Senior citizens’ medical premiums will be capped at a maximum of 200 percent higher than what younger customers pay if the regulator adopts proposals aimed at sustaining more people in health cover.

South Africa-based i3 Actuaries and Consultants hired by Insurance Regulatory Authority (IRA) over a year ago to guide in the development of medical insurance framework says insurers currently charge old people up to 600 percent more than young customers.

The consultant says the difference in premiums — mainly on account that old people are more prone to sickness and, therefore, spend more on health — is making many senior citizens drop off from medical insurance.

“To allow for cross-subsidisation between younger and older lives it is proposed that a maximum difference between the highest and lowest premium rates between lives on the same product should be introduced,” says the consultant in a proposal to IRA.

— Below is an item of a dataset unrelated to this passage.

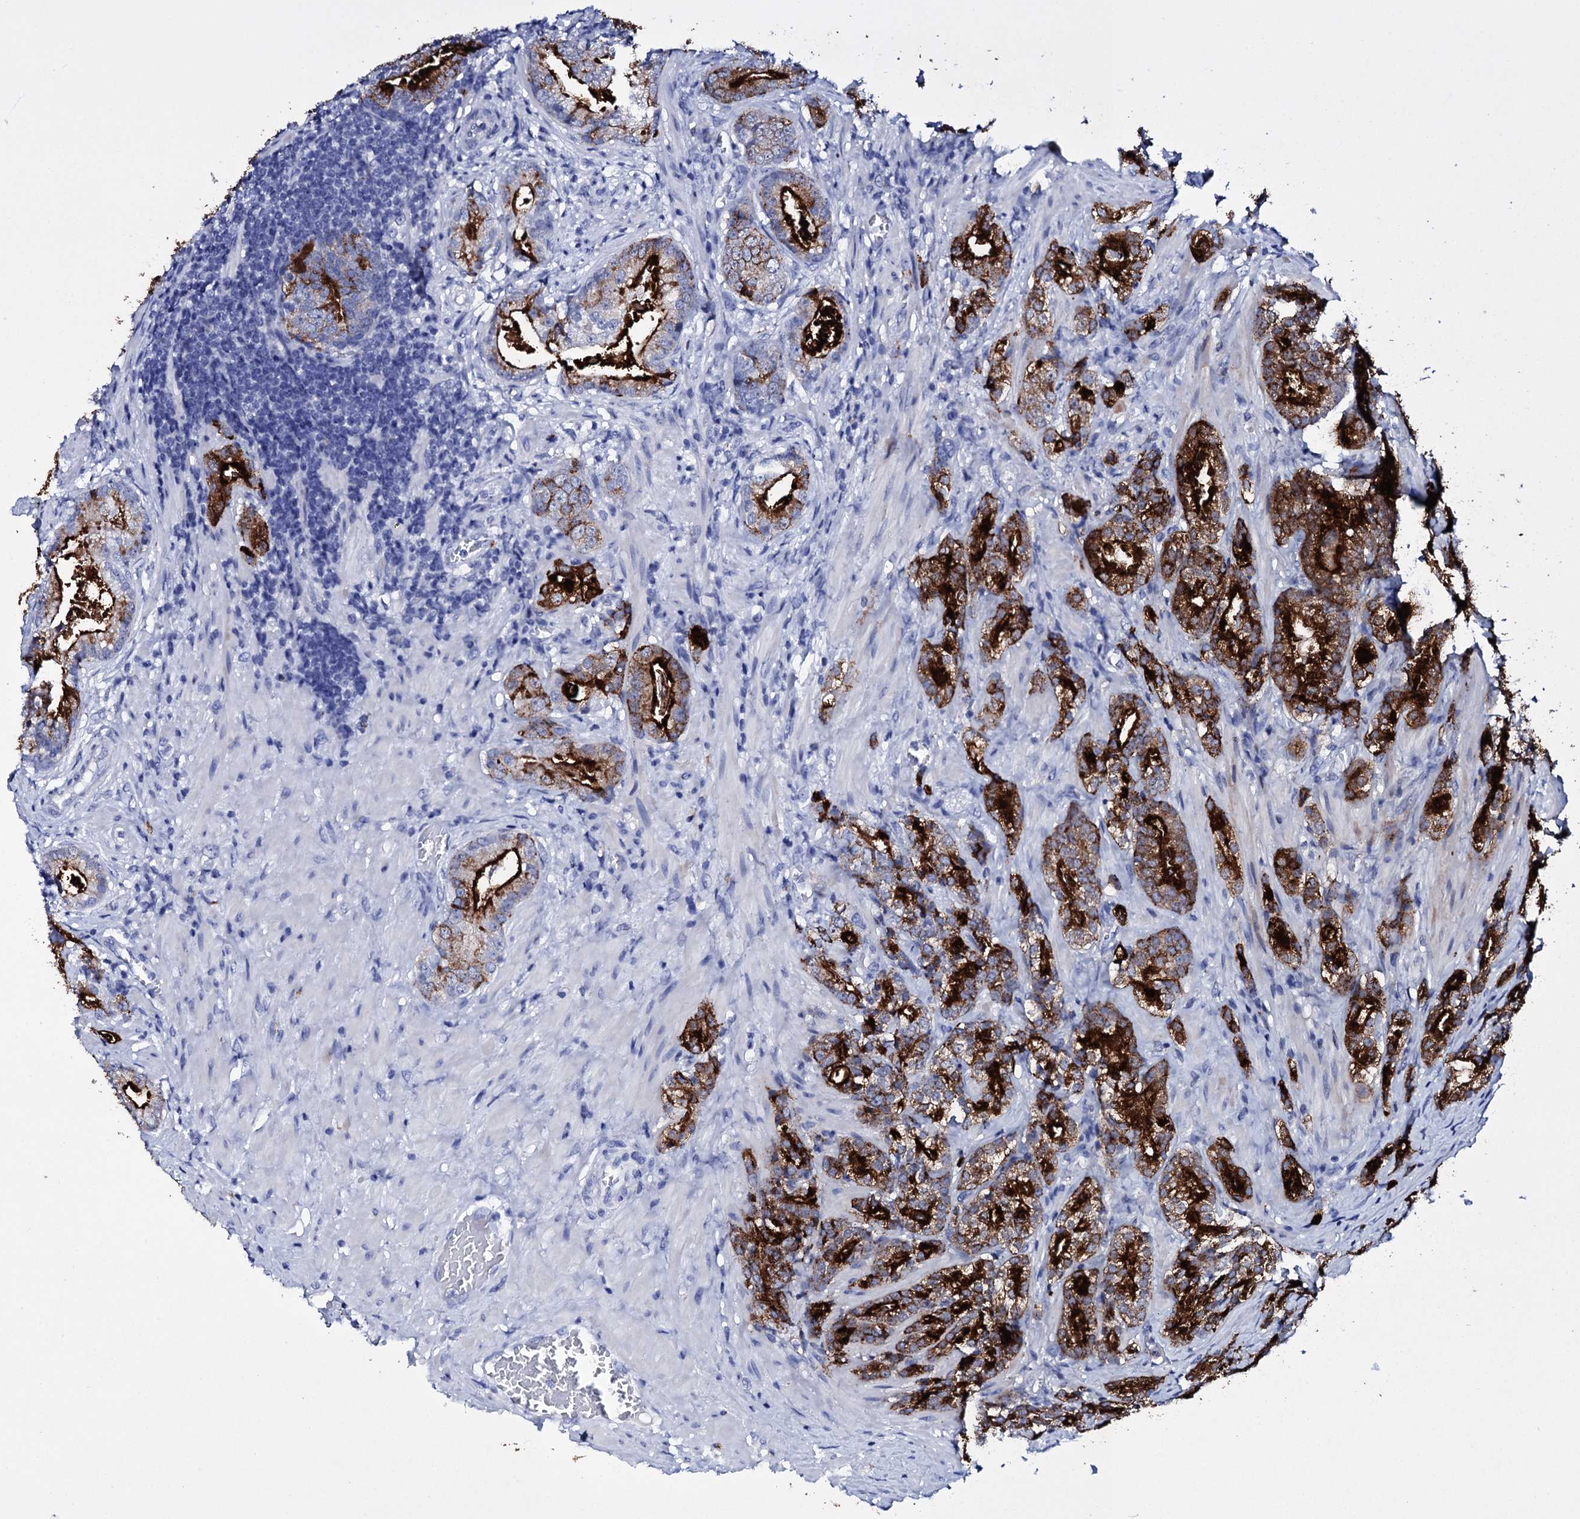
{"staining": {"intensity": "strong", "quantity": ">75%", "location": "cytoplasmic/membranous"}, "tissue": "prostate cancer", "cell_type": "Tumor cells", "image_type": "cancer", "snomed": [{"axis": "morphology", "description": "Adenocarcinoma, High grade"}, {"axis": "topography", "description": "Prostate"}], "caption": "Protein staining exhibits strong cytoplasmic/membranous positivity in about >75% of tumor cells in adenocarcinoma (high-grade) (prostate). (brown staining indicates protein expression, while blue staining denotes nuclei).", "gene": "ITPRID2", "patient": {"sex": "male", "age": 69}}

“The main aim of this regulation is to prohibit exorbitantly high premium increases for older individuals such that they are forced to lapse medical insurance coverage.”

IRA has now subjected the draft report to public review in what promises to pose a delicate balancing act between sustaining more old people in insurance covers and shielding underwriters from losses.

The consultant says the cap is expected to prompt insurers to create products with more affordable premiums for older age individuals instead of just pricing them highly.

“If insurers are allowed to price these individuals out, it will be unfair for individuals to contribute throughout their life only to be priced out of affording insurance when they reach the age when they need it most,” says the report.

Other recommendations in the draft report include publishing insurance rates per company to discourage price undercutting and capping the period between paying the first premium and starting to enjoy the cover at not more than three months.